See[0] for a way to run programs without even installing them by prefixing them with a comma, e.g. `, hello`. Or what about running any Linux ELF binary by automatically getting their shared dependencies at runtime[1]? Or generating bootable ISOs from your NixOS configuration[2], cross-compiling with little effort[3], and so on.

These problems have already been solved to varying degrees in other places, but Nix lets you unify them (think of the huge amounts of libraries downloaded by cargo, cabal, node and so on scattered amongst projects and your home folder, Nix stores everything in /nix/store/) into a single framework.

I'd like to also say that the Nixpkgs repository[4] is super easy to contribute to, just open a PR on GitHub as opposed to sending patches via mailing lists, which is checked via the CI. I'm not sure if there's something analogous on other package repositories but there's also a bot[5] that opens thousands of PRs updating and testing packages automatically.

[0] https://github.com/Shopify/comma

[1] https://github.com/Lassulus/nix-autobahn

[2] https://github.com/nix-community/nixos-generators

[3] https://matthewbauer.us/blog/beginners-guide-to-cross.html

[4] https://github.com/NixOS/nixpkgs/

[5] https://github.com/r-ryantm

3 comments

Another way you can use nix-shell: with Nix, shell scripts can declare their dependencies.
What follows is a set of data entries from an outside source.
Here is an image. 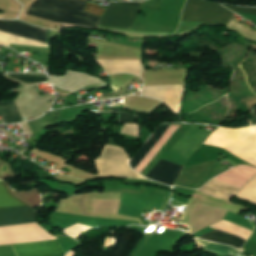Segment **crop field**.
<instances>
[{
    "instance_id": "8a807250",
    "label": "crop field",
    "mask_w": 256,
    "mask_h": 256,
    "mask_svg": "<svg viewBox=\"0 0 256 256\" xmlns=\"http://www.w3.org/2000/svg\"><path fill=\"white\" fill-rule=\"evenodd\" d=\"M87 0H35L27 14L58 23L97 27L100 17L83 12Z\"/></svg>"
},
{
    "instance_id": "ac0d7876",
    "label": "crop field",
    "mask_w": 256,
    "mask_h": 256,
    "mask_svg": "<svg viewBox=\"0 0 256 256\" xmlns=\"http://www.w3.org/2000/svg\"><path fill=\"white\" fill-rule=\"evenodd\" d=\"M233 14L218 3L187 0L181 21L228 24Z\"/></svg>"
},
{
    "instance_id": "34b2d1b8",
    "label": "crop field",
    "mask_w": 256,
    "mask_h": 256,
    "mask_svg": "<svg viewBox=\"0 0 256 256\" xmlns=\"http://www.w3.org/2000/svg\"><path fill=\"white\" fill-rule=\"evenodd\" d=\"M0 31L7 32L13 35L44 41L46 42L47 30L38 29L33 26L23 24L17 21H1ZM0 32V44L9 46L8 43L44 46L48 47L47 43L29 40L17 36H13L7 33Z\"/></svg>"
},
{
    "instance_id": "412701ff",
    "label": "crop field",
    "mask_w": 256,
    "mask_h": 256,
    "mask_svg": "<svg viewBox=\"0 0 256 256\" xmlns=\"http://www.w3.org/2000/svg\"><path fill=\"white\" fill-rule=\"evenodd\" d=\"M140 7L139 2L111 3L99 25L131 29Z\"/></svg>"
},
{
    "instance_id": "f4fd0767",
    "label": "crop field",
    "mask_w": 256,
    "mask_h": 256,
    "mask_svg": "<svg viewBox=\"0 0 256 256\" xmlns=\"http://www.w3.org/2000/svg\"><path fill=\"white\" fill-rule=\"evenodd\" d=\"M17 256H64L58 241L12 245Z\"/></svg>"
},
{
    "instance_id": "dd49c442",
    "label": "crop field",
    "mask_w": 256,
    "mask_h": 256,
    "mask_svg": "<svg viewBox=\"0 0 256 256\" xmlns=\"http://www.w3.org/2000/svg\"><path fill=\"white\" fill-rule=\"evenodd\" d=\"M32 222H36L35 214L29 206L0 209V226Z\"/></svg>"
},
{
    "instance_id": "e52e79f7",
    "label": "crop field",
    "mask_w": 256,
    "mask_h": 256,
    "mask_svg": "<svg viewBox=\"0 0 256 256\" xmlns=\"http://www.w3.org/2000/svg\"><path fill=\"white\" fill-rule=\"evenodd\" d=\"M181 169L182 166L161 160L146 177L173 186Z\"/></svg>"
},
{
    "instance_id": "d8731c3e",
    "label": "crop field",
    "mask_w": 256,
    "mask_h": 256,
    "mask_svg": "<svg viewBox=\"0 0 256 256\" xmlns=\"http://www.w3.org/2000/svg\"><path fill=\"white\" fill-rule=\"evenodd\" d=\"M170 125H161L151 136L148 142L140 149V151L131 160L130 165L132 168H136L137 165L144 159V157L149 153V151L154 147V145L159 141V139L168 130Z\"/></svg>"
},
{
    "instance_id": "5a996713",
    "label": "crop field",
    "mask_w": 256,
    "mask_h": 256,
    "mask_svg": "<svg viewBox=\"0 0 256 256\" xmlns=\"http://www.w3.org/2000/svg\"><path fill=\"white\" fill-rule=\"evenodd\" d=\"M0 116L5 123H16L23 121L15 101L0 102Z\"/></svg>"
},
{
    "instance_id": "3316defc",
    "label": "crop field",
    "mask_w": 256,
    "mask_h": 256,
    "mask_svg": "<svg viewBox=\"0 0 256 256\" xmlns=\"http://www.w3.org/2000/svg\"><path fill=\"white\" fill-rule=\"evenodd\" d=\"M199 238L214 241V242L229 244L238 249H240L242 247V245L244 244V242H242L234 237H231L219 230H215V231H213L209 234L203 235Z\"/></svg>"
},
{
    "instance_id": "28ad6ade",
    "label": "crop field",
    "mask_w": 256,
    "mask_h": 256,
    "mask_svg": "<svg viewBox=\"0 0 256 256\" xmlns=\"http://www.w3.org/2000/svg\"><path fill=\"white\" fill-rule=\"evenodd\" d=\"M26 205L20 199L9 192L4 181H0V208L16 207Z\"/></svg>"
},
{
    "instance_id": "d1516ede",
    "label": "crop field",
    "mask_w": 256,
    "mask_h": 256,
    "mask_svg": "<svg viewBox=\"0 0 256 256\" xmlns=\"http://www.w3.org/2000/svg\"><path fill=\"white\" fill-rule=\"evenodd\" d=\"M197 242L199 245L209 253L217 254V255H230L234 256L236 251L234 248L225 246V245H220V244H215V243H210V242H205L197 239Z\"/></svg>"
},
{
    "instance_id": "22f410ed",
    "label": "crop field",
    "mask_w": 256,
    "mask_h": 256,
    "mask_svg": "<svg viewBox=\"0 0 256 256\" xmlns=\"http://www.w3.org/2000/svg\"><path fill=\"white\" fill-rule=\"evenodd\" d=\"M8 77L25 84L49 81L47 76L39 73L7 74Z\"/></svg>"
},
{
    "instance_id": "cbeb9de0",
    "label": "crop field",
    "mask_w": 256,
    "mask_h": 256,
    "mask_svg": "<svg viewBox=\"0 0 256 256\" xmlns=\"http://www.w3.org/2000/svg\"><path fill=\"white\" fill-rule=\"evenodd\" d=\"M86 12H89L93 15L96 16H102L103 12L105 11V8L99 7L91 2H87L86 8H85Z\"/></svg>"
},
{
    "instance_id": "5142ce71",
    "label": "crop field",
    "mask_w": 256,
    "mask_h": 256,
    "mask_svg": "<svg viewBox=\"0 0 256 256\" xmlns=\"http://www.w3.org/2000/svg\"><path fill=\"white\" fill-rule=\"evenodd\" d=\"M115 113V112H106ZM119 121L122 123H136L135 115L119 112Z\"/></svg>"
},
{
    "instance_id": "d9b57169",
    "label": "crop field",
    "mask_w": 256,
    "mask_h": 256,
    "mask_svg": "<svg viewBox=\"0 0 256 256\" xmlns=\"http://www.w3.org/2000/svg\"><path fill=\"white\" fill-rule=\"evenodd\" d=\"M225 5V4H224ZM235 11L239 12H245V13H251V14H256V8H250V7H235V6H230V5H225Z\"/></svg>"
},
{
    "instance_id": "733c2abd",
    "label": "crop field",
    "mask_w": 256,
    "mask_h": 256,
    "mask_svg": "<svg viewBox=\"0 0 256 256\" xmlns=\"http://www.w3.org/2000/svg\"><path fill=\"white\" fill-rule=\"evenodd\" d=\"M250 113L252 114V116H253V118H254V120H255V122H256V107L253 108V109L250 111Z\"/></svg>"
},
{
    "instance_id": "4a817a6b",
    "label": "crop field",
    "mask_w": 256,
    "mask_h": 256,
    "mask_svg": "<svg viewBox=\"0 0 256 256\" xmlns=\"http://www.w3.org/2000/svg\"><path fill=\"white\" fill-rule=\"evenodd\" d=\"M0 18H2V14H0Z\"/></svg>"
}]
</instances>
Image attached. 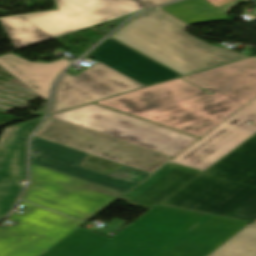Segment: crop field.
<instances>
[{"instance_id":"4","label":"crop field","mask_w":256,"mask_h":256,"mask_svg":"<svg viewBox=\"0 0 256 256\" xmlns=\"http://www.w3.org/2000/svg\"><path fill=\"white\" fill-rule=\"evenodd\" d=\"M202 218L157 205L111 239L78 229L41 256H156Z\"/></svg>"},{"instance_id":"6","label":"crop field","mask_w":256,"mask_h":256,"mask_svg":"<svg viewBox=\"0 0 256 256\" xmlns=\"http://www.w3.org/2000/svg\"><path fill=\"white\" fill-rule=\"evenodd\" d=\"M58 10L0 18L17 49L147 8L139 0H55Z\"/></svg>"},{"instance_id":"14","label":"crop field","mask_w":256,"mask_h":256,"mask_svg":"<svg viewBox=\"0 0 256 256\" xmlns=\"http://www.w3.org/2000/svg\"><path fill=\"white\" fill-rule=\"evenodd\" d=\"M245 222L211 215L166 249L161 256H206Z\"/></svg>"},{"instance_id":"23","label":"crop field","mask_w":256,"mask_h":256,"mask_svg":"<svg viewBox=\"0 0 256 256\" xmlns=\"http://www.w3.org/2000/svg\"><path fill=\"white\" fill-rule=\"evenodd\" d=\"M256 223V222H255Z\"/></svg>"},{"instance_id":"11","label":"crop field","mask_w":256,"mask_h":256,"mask_svg":"<svg viewBox=\"0 0 256 256\" xmlns=\"http://www.w3.org/2000/svg\"><path fill=\"white\" fill-rule=\"evenodd\" d=\"M256 98L179 154L172 163L205 170L256 132Z\"/></svg>"},{"instance_id":"15","label":"crop field","mask_w":256,"mask_h":256,"mask_svg":"<svg viewBox=\"0 0 256 256\" xmlns=\"http://www.w3.org/2000/svg\"><path fill=\"white\" fill-rule=\"evenodd\" d=\"M70 63L65 59L51 63H30L12 53L0 57L1 67L33 89L46 101H48L54 80Z\"/></svg>"},{"instance_id":"17","label":"crop field","mask_w":256,"mask_h":256,"mask_svg":"<svg viewBox=\"0 0 256 256\" xmlns=\"http://www.w3.org/2000/svg\"><path fill=\"white\" fill-rule=\"evenodd\" d=\"M209 256H256V224H248Z\"/></svg>"},{"instance_id":"16","label":"crop field","mask_w":256,"mask_h":256,"mask_svg":"<svg viewBox=\"0 0 256 256\" xmlns=\"http://www.w3.org/2000/svg\"><path fill=\"white\" fill-rule=\"evenodd\" d=\"M161 9L187 24L228 20L205 0H185Z\"/></svg>"},{"instance_id":"12","label":"crop field","mask_w":256,"mask_h":256,"mask_svg":"<svg viewBox=\"0 0 256 256\" xmlns=\"http://www.w3.org/2000/svg\"><path fill=\"white\" fill-rule=\"evenodd\" d=\"M30 162L126 193L150 174L123 166L106 175L77 167L87 154L32 137Z\"/></svg>"},{"instance_id":"7","label":"crop field","mask_w":256,"mask_h":256,"mask_svg":"<svg viewBox=\"0 0 256 256\" xmlns=\"http://www.w3.org/2000/svg\"><path fill=\"white\" fill-rule=\"evenodd\" d=\"M49 117L160 153L180 138L194 142L200 139L94 103Z\"/></svg>"},{"instance_id":"21","label":"crop field","mask_w":256,"mask_h":256,"mask_svg":"<svg viewBox=\"0 0 256 256\" xmlns=\"http://www.w3.org/2000/svg\"><path fill=\"white\" fill-rule=\"evenodd\" d=\"M199 214H201V213H199ZM201 215L204 217L202 220H204L206 217L209 216V215H205V214H201ZM202 220H201V221H202ZM201 221H199L197 224H199ZM197 224H196V225H197ZM196 225H194L193 227H191L188 231H190V230H191L192 228H194ZM188 231H187V232H188ZM187 232H186V233H187ZM186 233H185V234H186ZM185 234H184V235H185ZM181 237H182V236H181ZM181 237H180V238H181ZM171 246H172V245H171ZM167 249H168V248H167ZM164 251H165V250H164ZM164 251L161 252L158 256H160L161 254H163Z\"/></svg>"},{"instance_id":"13","label":"crop field","mask_w":256,"mask_h":256,"mask_svg":"<svg viewBox=\"0 0 256 256\" xmlns=\"http://www.w3.org/2000/svg\"><path fill=\"white\" fill-rule=\"evenodd\" d=\"M42 118L4 129L0 137V219L10 212L26 179L27 138Z\"/></svg>"},{"instance_id":"2","label":"crop field","mask_w":256,"mask_h":256,"mask_svg":"<svg viewBox=\"0 0 256 256\" xmlns=\"http://www.w3.org/2000/svg\"><path fill=\"white\" fill-rule=\"evenodd\" d=\"M119 200L255 222L256 133L203 172L168 162Z\"/></svg>"},{"instance_id":"3","label":"crop field","mask_w":256,"mask_h":256,"mask_svg":"<svg viewBox=\"0 0 256 256\" xmlns=\"http://www.w3.org/2000/svg\"><path fill=\"white\" fill-rule=\"evenodd\" d=\"M87 56L98 62L60 78L50 114L181 76L110 37Z\"/></svg>"},{"instance_id":"19","label":"crop field","mask_w":256,"mask_h":256,"mask_svg":"<svg viewBox=\"0 0 256 256\" xmlns=\"http://www.w3.org/2000/svg\"><path fill=\"white\" fill-rule=\"evenodd\" d=\"M194 142L186 141L180 139L178 142H176L172 147H170L167 151H165L163 154L175 157L182 151H184L186 148L191 146Z\"/></svg>"},{"instance_id":"5","label":"crop field","mask_w":256,"mask_h":256,"mask_svg":"<svg viewBox=\"0 0 256 256\" xmlns=\"http://www.w3.org/2000/svg\"><path fill=\"white\" fill-rule=\"evenodd\" d=\"M185 28L156 9L135 17L112 37L184 75L247 57L208 45Z\"/></svg>"},{"instance_id":"18","label":"crop field","mask_w":256,"mask_h":256,"mask_svg":"<svg viewBox=\"0 0 256 256\" xmlns=\"http://www.w3.org/2000/svg\"><path fill=\"white\" fill-rule=\"evenodd\" d=\"M212 6L216 7L224 15L229 12L234 6L241 4L240 0H206Z\"/></svg>"},{"instance_id":"20","label":"crop field","mask_w":256,"mask_h":256,"mask_svg":"<svg viewBox=\"0 0 256 256\" xmlns=\"http://www.w3.org/2000/svg\"><path fill=\"white\" fill-rule=\"evenodd\" d=\"M144 1L146 3H148L149 5H151V6H155V5L165 3V2H168V1H171V0H144Z\"/></svg>"},{"instance_id":"10","label":"crop field","mask_w":256,"mask_h":256,"mask_svg":"<svg viewBox=\"0 0 256 256\" xmlns=\"http://www.w3.org/2000/svg\"><path fill=\"white\" fill-rule=\"evenodd\" d=\"M34 137L150 174L168 160L166 157L49 120H46Z\"/></svg>"},{"instance_id":"1","label":"crop field","mask_w":256,"mask_h":256,"mask_svg":"<svg viewBox=\"0 0 256 256\" xmlns=\"http://www.w3.org/2000/svg\"><path fill=\"white\" fill-rule=\"evenodd\" d=\"M98 102L134 116L204 136L256 97V57Z\"/></svg>"},{"instance_id":"9","label":"crop field","mask_w":256,"mask_h":256,"mask_svg":"<svg viewBox=\"0 0 256 256\" xmlns=\"http://www.w3.org/2000/svg\"><path fill=\"white\" fill-rule=\"evenodd\" d=\"M20 204L25 205V213L7 219L21 225L0 228V256H40L84 224L27 202Z\"/></svg>"},{"instance_id":"8","label":"crop field","mask_w":256,"mask_h":256,"mask_svg":"<svg viewBox=\"0 0 256 256\" xmlns=\"http://www.w3.org/2000/svg\"><path fill=\"white\" fill-rule=\"evenodd\" d=\"M31 183L21 199L87 222L115 198L87 189V181L31 164Z\"/></svg>"},{"instance_id":"22","label":"crop field","mask_w":256,"mask_h":256,"mask_svg":"<svg viewBox=\"0 0 256 256\" xmlns=\"http://www.w3.org/2000/svg\"><path fill=\"white\" fill-rule=\"evenodd\" d=\"M256 1V0H255Z\"/></svg>"}]
</instances>
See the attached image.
For a random example, I have a script that extracts chapter information from a DVD. Its shebang looks like this:

    #!/usr/bin/env nix-shell
    #!nix-shell -i /bin/sh -p ffmpeg_4 lsdvd python3
This is the equivalent of "#!/bin/sh", but with some package dependencies. Without nix, this script would implicitly require lsdvd to be available, increasing the complexity and fragility of system administration: if you scp the script to a different machine, the script is broken there until you install lsdvd. Even on one machine, you have to keep lsdvd installed (and remember what you have it for). Nix takes care of all that: when you run the nix-empowered script, it will make sure lsdvd is available in the script's environment. I keep an extremely minimal set of packages install system-wide (and nothing installed to my user environment), and declare dependencies in the places they're actually needed. I no longer think in terms of installed-or-not; everything is available.
Seems really useful, thanks for the links!
Do you do these sort of things often in production?
No, this is to illustrate that despite Nix being purely functional it doesn't necessarily mean you lose velocity when doing things interactively. In production I usually use Docker. Nix can generate Docker images though, so I'd like to try it out sometime.